Bajtuś received a large canvas from his parents for St. Nicholas Day, which was divided into $2n$ squares arranged in a rectangle consisting of two rows and $n$ columns. To make working with it easier, the canvas was wrapped around a very low and very wide cylinder, such that the first column of the canvas was adjacent to the last one. Two squares on the canvas are considered adjacent if they share a common side, meaning they are either in the same column, or in the same row and adjacent columns.
Mathematically, each square on the canvas can be denoted by a pair of numbers $(y, x)$, where $1 \le y \le 2$ and $1 \le x \le n$. Two squares $(y_1, x_1)$ and $(y_2, x_2)$ are adjacent if: they are in the same row, i.e., $y_1 = y_2$, and in adjacent columns, i.e., $x_1 + 1 \equiv x_2 \pmod n$ or $x_2 + 1 \equiv x_1 \pmod n$, or they are in the same column, i.e., $x_1 = x_2$.
As soon as Bajtuś got his hands on the canvas, he painted each of the $2n$ squares a different color. For simplicity, we will denote the colors with integers from $1$ to $2n$.
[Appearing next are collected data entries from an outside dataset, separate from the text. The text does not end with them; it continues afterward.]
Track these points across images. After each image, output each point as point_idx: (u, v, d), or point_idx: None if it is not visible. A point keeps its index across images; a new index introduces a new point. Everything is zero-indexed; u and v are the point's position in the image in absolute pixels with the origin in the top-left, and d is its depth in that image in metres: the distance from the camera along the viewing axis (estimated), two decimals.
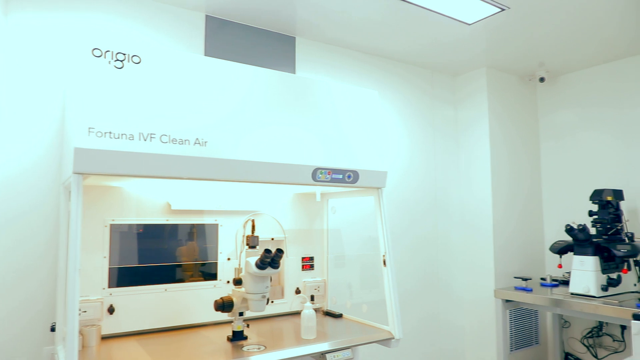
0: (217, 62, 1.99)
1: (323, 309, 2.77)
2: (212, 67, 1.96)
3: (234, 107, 1.96)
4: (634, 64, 3.46)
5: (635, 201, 3.37)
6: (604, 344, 3.53)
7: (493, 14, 2.79)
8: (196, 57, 1.96)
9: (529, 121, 4.04)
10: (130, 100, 1.73)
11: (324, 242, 2.85)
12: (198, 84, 1.90)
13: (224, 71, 1.99)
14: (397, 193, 3.50)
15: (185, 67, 1.89)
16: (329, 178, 2.13)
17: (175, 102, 1.83)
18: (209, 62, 1.98)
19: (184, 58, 1.91)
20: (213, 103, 1.92)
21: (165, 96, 1.81)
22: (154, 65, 1.81)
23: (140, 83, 1.77)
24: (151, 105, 1.77)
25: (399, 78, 3.62)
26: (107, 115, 1.67)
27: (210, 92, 1.93)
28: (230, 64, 2.02)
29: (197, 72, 1.91)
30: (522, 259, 3.81)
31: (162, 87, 1.81)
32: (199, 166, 1.83)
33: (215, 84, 1.95)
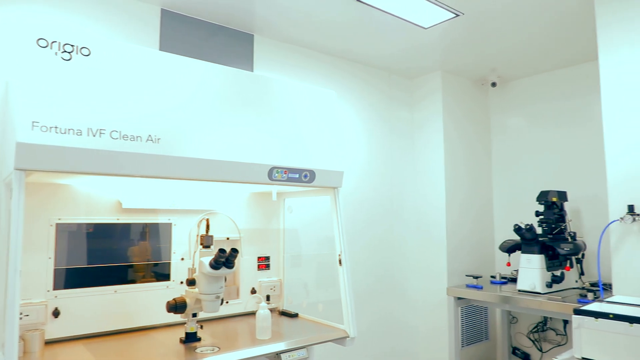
0: (172, 57, 1.94)
1: (279, 308, 2.76)
2: (167, 62, 1.91)
3: (189, 103, 1.92)
4: (577, 72, 3.65)
5: (577, 202, 3.55)
6: (548, 338, 3.70)
7: (448, 19, 2.86)
8: (150, 51, 1.91)
9: (482, 125, 4.18)
10: (79, 93, 1.66)
11: (280, 241, 2.84)
12: (152, 79, 1.85)
13: (179, 67, 1.94)
14: (356, 194, 3.54)
15: (139, 61, 1.83)
16: (285, 177, 2.13)
17: (127, 97, 1.77)
18: (164, 56, 1.93)
19: (137, 52, 1.85)
20: (167, 99, 1.87)
21: (116, 91, 1.75)
22: (104, 58, 1.74)
23: (90, 76, 1.70)
24: (101, 100, 1.70)
25: (357, 79, 3.66)
26: (53, 109, 1.59)
27: (165, 88, 1.88)
28: (186, 60, 1.98)
29: (151, 67, 1.86)
30: (474, 258, 3.94)
31: (113, 81, 1.75)
32: (152, 164, 1.78)
33: (170, 79, 1.90)
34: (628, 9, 2.46)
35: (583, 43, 3.20)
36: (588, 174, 3.49)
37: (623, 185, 2.44)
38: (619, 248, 2.45)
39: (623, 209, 2.42)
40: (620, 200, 2.44)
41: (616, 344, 1.81)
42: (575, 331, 1.92)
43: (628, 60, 2.45)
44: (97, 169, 1.68)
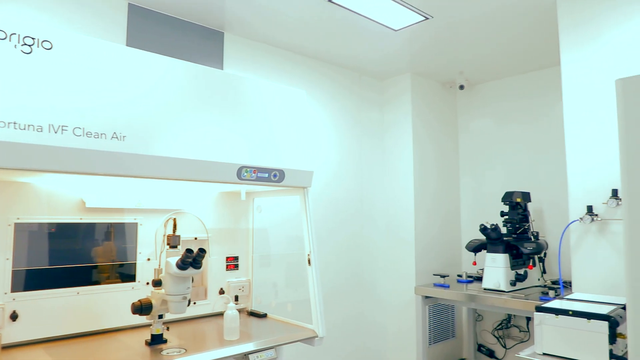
0: (139, 53, 1.90)
1: (247, 309, 2.74)
2: (133, 58, 1.87)
3: (156, 100, 1.88)
4: (541, 77, 3.76)
5: (540, 202, 3.66)
6: (512, 335, 3.80)
7: (417, 22, 2.90)
8: (116, 47, 1.86)
9: (450, 126, 4.26)
10: (40, 88, 1.61)
11: (249, 241, 2.82)
12: (117, 75, 1.81)
13: (147, 63, 1.91)
14: (326, 194, 3.54)
15: (104, 57, 1.79)
16: (255, 177, 2.11)
17: (91, 93, 1.72)
18: (130, 52, 1.89)
19: (103, 47, 1.80)
20: (134, 96, 1.83)
21: (79, 86, 1.70)
22: (67, 52, 1.69)
23: (52, 71, 1.65)
24: (63, 95, 1.65)
25: (328, 79, 3.67)
26: (12, 103, 1.54)
27: (131, 85, 1.84)
28: (154, 56, 1.94)
29: (117, 63, 1.82)
30: (442, 257, 4.01)
31: (76, 77, 1.70)
32: (117, 162, 1.74)
33: (137, 76, 1.86)
34: (587, 9, 2.55)
35: (546, 49, 3.31)
36: (550, 176, 3.60)
37: (582, 187, 2.53)
38: (579, 247, 2.53)
39: (582, 210, 2.51)
40: (579, 201, 2.53)
41: (575, 340, 1.87)
42: (536, 328, 1.98)
43: (588, 61, 2.54)
44: (58, 167, 1.63)
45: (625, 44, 2.41)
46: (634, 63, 2.38)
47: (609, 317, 1.81)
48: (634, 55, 2.38)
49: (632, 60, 2.38)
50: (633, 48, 2.38)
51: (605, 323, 1.79)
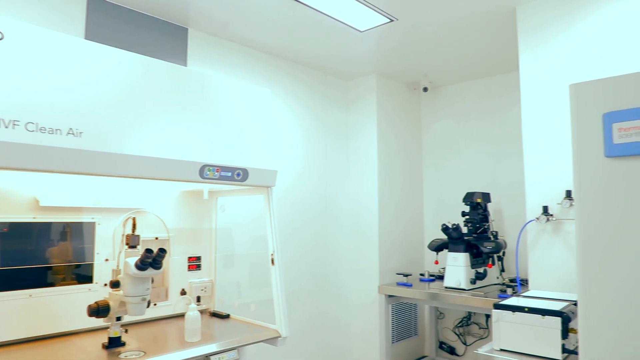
0: (98, 47, 1.84)
1: (210, 310, 2.70)
2: (91, 52, 1.81)
3: (116, 96, 1.83)
4: (502, 81, 3.87)
5: (500, 203, 3.77)
6: (472, 332, 3.90)
7: (383, 23, 2.93)
8: (73, 39, 1.79)
9: (414, 128, 4.32)
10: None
11: (212, 241, 2.77)
12: (74, 69, 1.74)
13: (106, 57, 1.85)
14: (291, 193, 3.53)
15: (59, 49, 1.72)
16: (218, 175, 2.08)
17: (46, 86, 1.65)
18: (89, 45, 1.82)
19: (58, 39, 1.73)
20: (92, 91, 1.77)
21: (33, 79, 1.63)
22: (20, 44, 1.62)
23: (2, 63, 1.57)
24: (15, 89, 1.58)
25: (293, 78, 3.66)
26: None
27: (89, 79, 1.77)
28: (113, 50, 1.88)
29: (74, 56, 1.75)
30: (405, 257, 4.07)
31: (29, 69, 1.63)
32: (73, 159, 1.68)
33: (95, 70, 1.80)
34: (544, 12, 2.64)
35: (507, 54, 3.41)
36: (509, 177, 3.71)
37: (539, 188, 2.62)
38: (535, 246, 2.62)
39: (539, 210, 2.60)
40: (536, 201, 2.62)
41: (530, 335, 1.93)
42: (494, 324, 2.04)
43: (544, 64, 2.63)
44: (9, 164, 1.55)
45: (579, 46, 2.51)
46: (586, 65, 2.48)
47: (562, 313, 1.88)
48: (587, 58, 2.48)
49: (585, 62, 2.48)
50: (586, 51, 2.48)
51: (558, 319, 1.86)
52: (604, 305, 1.43)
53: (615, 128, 1.40)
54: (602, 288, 1.43)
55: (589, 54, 2.48)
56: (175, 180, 2.03)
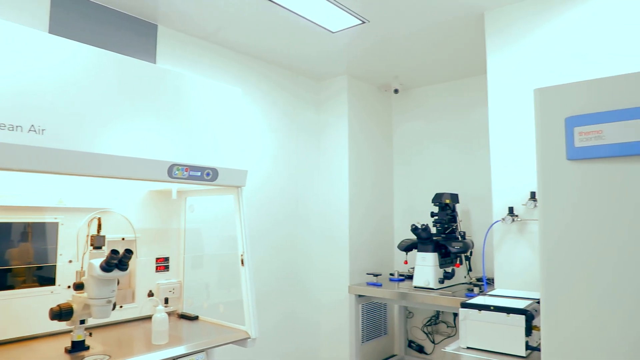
0: (63, 42, 1.79)
1: (178, 311, 2.66)
2: (55, 46, 1.75)
3: (81, 92, 1.78)
4: (470, 84, 3.95)
5: (467, 204, 3.84)
6: (440, 331, 3.96)
7: (354, 25, 2.95)
8: (35, 33, 1.73)
9: (385, 129, 4.37)
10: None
11: (180, 241, 2.73)
12: (37, 64, 1.69)
13: (71, 52, 1.79)
14: (261, 194, 3.51)
15: (21, 43, 1.66)
16: (187, 175, 2.05)
17: (5, 81, 1.59)
18: (52, 40, 1.76)
19: (20, 32, 1.67)
20: (56, 86, 1.71)
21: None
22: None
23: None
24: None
25: (264, 78, 3.64)
26: None
27: (53, 74, 1.72)
28: (79, 45, 1.83)
29: (37, 50, 1.69)
30: (375, 257, 4.10)
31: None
32: (34, 157, 1.62)
33: (60, 65, 1.74)
34: (511, 15, 2.71)
35: (475, 58, 3.48)
36: (477, 178, 3.79)
37: (504, 189, 2.68)
38: (501, 246, 2.69)
39: (504, 211, 2.66)
40: (502, 202, 2.69)
41: (496, 333, 1.98)
42: (461, 323, 2.08)
43: (510, 67, 2.70)
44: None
45: (544, 50, 2.59)
46: (551, 68, 2.55)
47: (526, 311, 1.93)
48: (551, 61, 2.56)
49: (549, 65, 2.56)
50: (551, 54, 2.56)
51: (522, 317, 1.91)
52: (565, 303, 1.47)
53: (577, 132, 1.45)
54: (564, 286, 1.48)
55: (553, 57, 2.56)
56: (142, 180, 1.99)
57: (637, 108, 1.35)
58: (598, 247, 1.43)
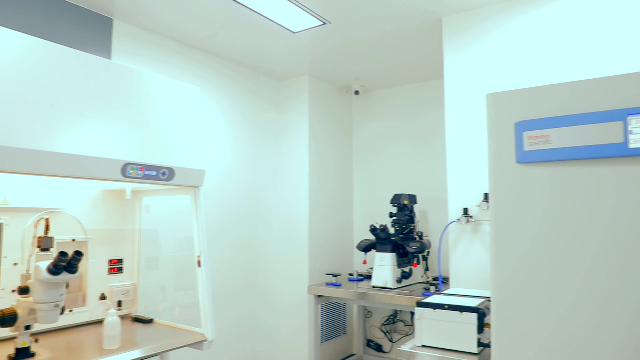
0: (6, 32, 1.70)
1: (132, 314, 2.58)
2: (1, 40, 1.66)
3: (29, 87, 1.69)
4: (429, 88, 4.03)
5: (425, 204, 3.93)
6: (397, 329, 4.03)
7: (316, 26, 2.96)
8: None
9: (345, 130, 4.40)
10: None
11: (135, 242, 2.65)
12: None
13: (15, 44, 1.71)
14: (220, 193, 3.46)
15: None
16: (141, 174, 1.99)
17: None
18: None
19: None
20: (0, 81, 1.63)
21: None
22: None
23: None
24: None
25: (224, 77, 3.59)
26: None
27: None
28: (27, 38, 1.74)
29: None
30: (334, 257, 4.12)
31: None
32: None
33: (4, 58, 1.66)
34: (466, 21, 2.79)
35: (434, 63, 3.56)
36: (434, 180, 3.88)
37: (460, 190, 2.76)
38: (456, 246, 2.76)
39: (460, 212, 2.73)
40: (457, 203, 2.76)
41: (450, 331, 2.03)
42: (417, 322, 2.12)
43: (465, 71, 2.78)
44: None
45: (497, 55, 2.68)
46: (505, 73, 2.64)
47: (478, 309, 1.99)
48: (505, 66, 2.65)
49: (503, 70, 2.65)
50: (505, 59, 2.65)
51: (475, 315, 1.97)
52: (514, 300, 1.53)
53: (526, 136, 1.50)
54: (512, 284, 1.53)
55: (506, 62, 2.65)
56: (94, 179, 1.92)
57: (580, 114, 1.42)
58: (545, 247, 1.49)
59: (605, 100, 1.41)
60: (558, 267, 1.46)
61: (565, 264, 1.45)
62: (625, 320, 1.35)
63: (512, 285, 1.54)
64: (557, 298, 1.46)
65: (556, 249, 1.47)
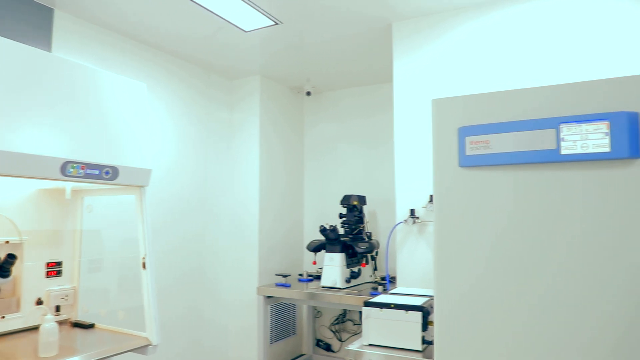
0: None
1: (71, 320, 2.47)
2: None
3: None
4: (379, 91, 4.11)
5: (374, 205, 4.00)
6: (347, 329, 4.08)
7: (267, 25, 2.95)
8: None
9: (297, 131, 4.41)
10: None
11: (76, 244, 2.54)
12: None
13: None
14: (168, 191, 3.38)
15: None
16: (83, 173, 1.91)
17: None
18: None
19: None
20: None
21: None
22: None
23: None
24: None
25: (173, 74, 3.50)
26: None
27: None
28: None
29: None
30: (285, 258, 4.12)
31: None
32: None
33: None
34: (414, 27, 2.87)
35: (385, 67, 3.63)
36: (383, 181, 3.96)
37: (407, 192, 2.83)
38: (403, 246, 2.83)
39: (407, 213, 2.81)
40: (405, 204, 2.83)
41: (396, 330, 2.08)
42: (364, 321, 2.15)
43: (414, 75, 2.86)
44: None
45: (444, 60, 2.77)
46: (450, 78, 2.74)
47: (422, 307, 2.05)
48: (450, 72, 2.75)
49: (449, 75, 2.75)
50: (450, 63, 2.75)
51: (419, 313, 2.03)
52: (455, 298, 1.59)
53: (468, 141, 1.57)
54: (454, 283, 1.59)
55: (452, 68, 2.75)
56: (31, 178, 1.82)
57: (518, 122, 1.50)
58: (484, 246, 1.56)
59: (540, 108, 1.49)
60: (497, 266, 1.53)
61: (503, 262, 1.52)
62: (562, 313, 1.44)
63: (453, 283, 1.60)
64: (496, 295, 1.53)
65: (495, 248, 1.54)
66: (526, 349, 1.48)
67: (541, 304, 1.46)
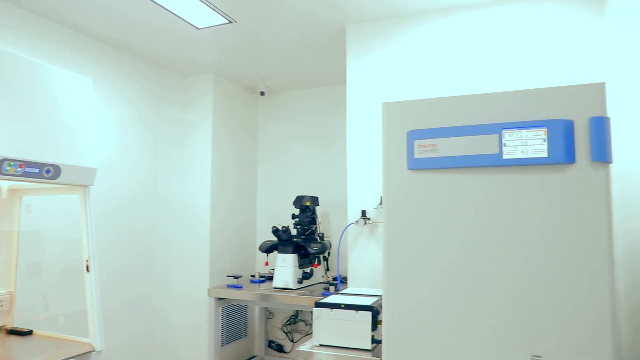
0: None
1: (7, 326, 2.34)
2: None
3: None
4: (333, 92, 4.15)
5: (327, 206, 4.03)
6: (299, 329, 4.08)
7: (221, 24, 2.91)
8: None
9: (250, 131, 4.37)
10: None
11: (13, 246, 2.41)
12: None
13: None
14: (117, 185, 3.26)
15: None
16: (21, 172, 1.82)
17: None
18: None
19: None
20: None
21: None
22: None
23: None
24: None
25: (119, 70, 3.38)
26: None
27: None
28: None
29: None
30: (237, 258, 4.08)
31: None
32: None
33: None
34: (369, 29, 2.92)
35: (339, 69, 3.67)
36: (336, 182, 4.00)
37: (359, 193, 2.87)
38: (354, 246, 2.87)
39: (358, 214, 2.85)
40: (356, 205, 2.87)
41: (346, 330, 2.11)
42: (315, 322, 2.17)
43: (367, 78, 2.91)
44: None
45: (396, 64, 2.83)
46: (401, 82, 2.81)
47: (372, 307, 2.09)
48: (401, 73, 2.81)
49: (399, 79, 2.81)
50: (402, 67, 2.82)
51: (369, 313, 2.06)
52: (402, 297, 1.63)
53: (416, 144, 1.61)
54: (401, 282, 1.64)
55: (404, 71, 2.81)
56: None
57: (463, 127, 1.56)
58: (431, 247, 1.61)
59: (484, 114, 1.56)
60: (443, 265, 1.59)
61: (448, 262, 1.58)
62: (505, 310, 1.50)
63: (401, 283, 1.64)
64: (442, 295, 1.58)
65: (441, 248, 1.59)
66: (470, 346, 1.54)
67: (485, 301, 1.53)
Everyone who saw the fruit of the toddler's work was deeply impressed that such a small child was able to create such a magnificent piece of art. This even attracted the famous art critic, Bajton Bity. He decided to see for himself what was so fascinating to people, so he evaluated this work using a method he prepared himself, which works as follows:
We choose a certain range of colors $[\ell, r]$, and then consider only the squares painted with colors from this range. We say that the curiosity of this color range is equal to the number of connected regions that these squares form. Two squares are in the same region if there exists a sequence of adjacent squares painted with colors from the range $[\ell, r]$ that connects them.
Bajton Bity is interested in how many ranges have a curiosity equal to $v$ for each $v \in \{1, 2, \dots, k\}$. Your task is to answer his questions.
Input
The first line of standard input contains two integers $n$ and $k$ ($2 \le n \le 100\,000$, $1 \le k \le 10$), representing the width of the canvas and the maximum curiosity Bajton Bity is interested in, respectively.
The second line contains $n$ integers describing the colors with which the squares of the first row of the canvas were painted, in order of increasing column numbers.
Similarly, the third line contains $n$ integers describing the colors with which the squares of the second row of the canvas were painted, in the same order.
The numbers in the second and third lines form a permutation of numbers from $1$ to $2n$.
Output
The only line of standard output should contain $k$ integers – the answers to Bajton Bity's subsequent questions. The $v$-th number should be the number of color ranges with curiosity $v$.
Examples
Input 1
3 2 1 5 3 4 2 6
Output 1
12 9
Input 2
5 3 1 3 5 7 9 2 6 4 8 10
Output 2
40 14 1
Note
Explanation of the first example: Consider the color range $[1, 3]$. We are interested in squares $(1, 1)$, $(1, 3)$, and $(2, 2)$ on the canvas. We can notice that squares $(1, 1)$ and $(1, 3)$ are adjacent to each other, so they form one region. On the other hand, square $(2, 2)$ is not adjacent to any other, so it forms its own separate region. We have 2 regions, so the curiosity of the range $[1, 3]$ is 2.
Consider also the range $[1, 4]$. We are interested in squares $(1, 1)$, $(1, 3)$, $(2, 1)$, and $(2, 2)$. Between any two squares with colors from this range, it is possible to move by walking only on other squares from this range. They therefore form one region, and the curiosity of the range $[1, 4]$ is 1.
Subtasks
- In some test groups, the condition $k = 1$ holds.
- In some test groups, the condition $n \le 100$ holds.
- In some test groups, the condition $n \le 1\,000$ holds.
For each of the above cases, there is at least one group that satisfies it. These groups may or may not be disjoint for different conditions.